Il peut paraître paradoxal de vouloir aborder des questions esthétiques contemporaines à travers l'étude d'un objet aussi historiquement marqué que la forme perspective. Fortement liée à la tradition picturale, elle répond pour beaucoup à des fonctions de représentation et de composition qui semblent très éloignées des recherches artistiques d'aujourd'hui. De plus, la perspectiva artificialis a été le fruit et le moteur de la première Renaissance et elle motiva de ce fait un nombre considérable d'écrits et de documents. A quoi bon y revenir ?
L'hypothèse qui a été posée ici est double. D'abord, il est possible d'aborder différemment la question perspective pour la placer au centre d'un débat esthétique tenant compte des productions artistiques d'aujourd'hui.

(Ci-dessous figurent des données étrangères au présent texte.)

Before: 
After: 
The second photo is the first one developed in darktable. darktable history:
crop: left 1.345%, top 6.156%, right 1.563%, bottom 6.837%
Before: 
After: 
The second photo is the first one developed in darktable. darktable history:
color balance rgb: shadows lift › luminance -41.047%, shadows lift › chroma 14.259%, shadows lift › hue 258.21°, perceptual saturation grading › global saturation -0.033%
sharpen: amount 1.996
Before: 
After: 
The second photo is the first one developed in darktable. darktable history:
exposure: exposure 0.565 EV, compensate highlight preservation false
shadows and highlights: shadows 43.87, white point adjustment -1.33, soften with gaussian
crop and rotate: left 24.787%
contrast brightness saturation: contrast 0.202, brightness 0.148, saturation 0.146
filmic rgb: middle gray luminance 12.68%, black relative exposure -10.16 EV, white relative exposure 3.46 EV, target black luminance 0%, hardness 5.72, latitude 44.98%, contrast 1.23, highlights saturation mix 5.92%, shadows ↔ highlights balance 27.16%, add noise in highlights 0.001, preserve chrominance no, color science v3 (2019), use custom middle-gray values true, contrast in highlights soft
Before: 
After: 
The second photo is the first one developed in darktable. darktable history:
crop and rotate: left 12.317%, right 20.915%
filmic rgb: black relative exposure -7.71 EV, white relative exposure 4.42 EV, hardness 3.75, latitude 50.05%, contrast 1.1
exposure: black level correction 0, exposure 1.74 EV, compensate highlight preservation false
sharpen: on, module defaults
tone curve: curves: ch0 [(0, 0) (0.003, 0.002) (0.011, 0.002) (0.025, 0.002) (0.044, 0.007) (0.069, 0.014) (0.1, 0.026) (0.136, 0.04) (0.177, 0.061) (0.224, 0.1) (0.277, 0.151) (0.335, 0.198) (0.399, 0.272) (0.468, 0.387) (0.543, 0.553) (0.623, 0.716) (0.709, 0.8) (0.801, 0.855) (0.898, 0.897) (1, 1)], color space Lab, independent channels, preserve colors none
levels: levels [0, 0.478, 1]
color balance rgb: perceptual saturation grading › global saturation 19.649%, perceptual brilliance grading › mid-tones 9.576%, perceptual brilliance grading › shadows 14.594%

Ce sera l'occasion de confronter la philosophie anglo-saxonne à un des objets d'études favoris de la pensée européenne.
Ensuite, les divers usages de la forme perspective ont mis à jour des fonctionnements esthétiques d'autant plus d'actualité que notre regard est plus que jamais perspectiviste. Le triomphe des médias cinématographiques, photographiques et vidéos dans la création contemporaine, la multiplication des supports iconographiques dans notre environnement, la numérisation de la prise de vue et de la diffusion des images, encouragent une étude précise de leur fonctionnement esthétique actuel. La question de la représentation du monde et des manières de le symboliser ne peut être négligée à un moment de l'histoire culturelle où les images sont à tel point omniprésentes. Comme la plupart de ces images issues de nouvelles technologies conservent curieusement une structure formelle traditionnelle, le détour vers le Quattrocento et l'origine des règles perspectives qui font encore lois aujourd'hui, va permettre d'enraciner les possibilités esthétiques nouvelles qui s'ouvrent aux artistes dans une histoire souvent masquée derrière des démonstrations technologiques.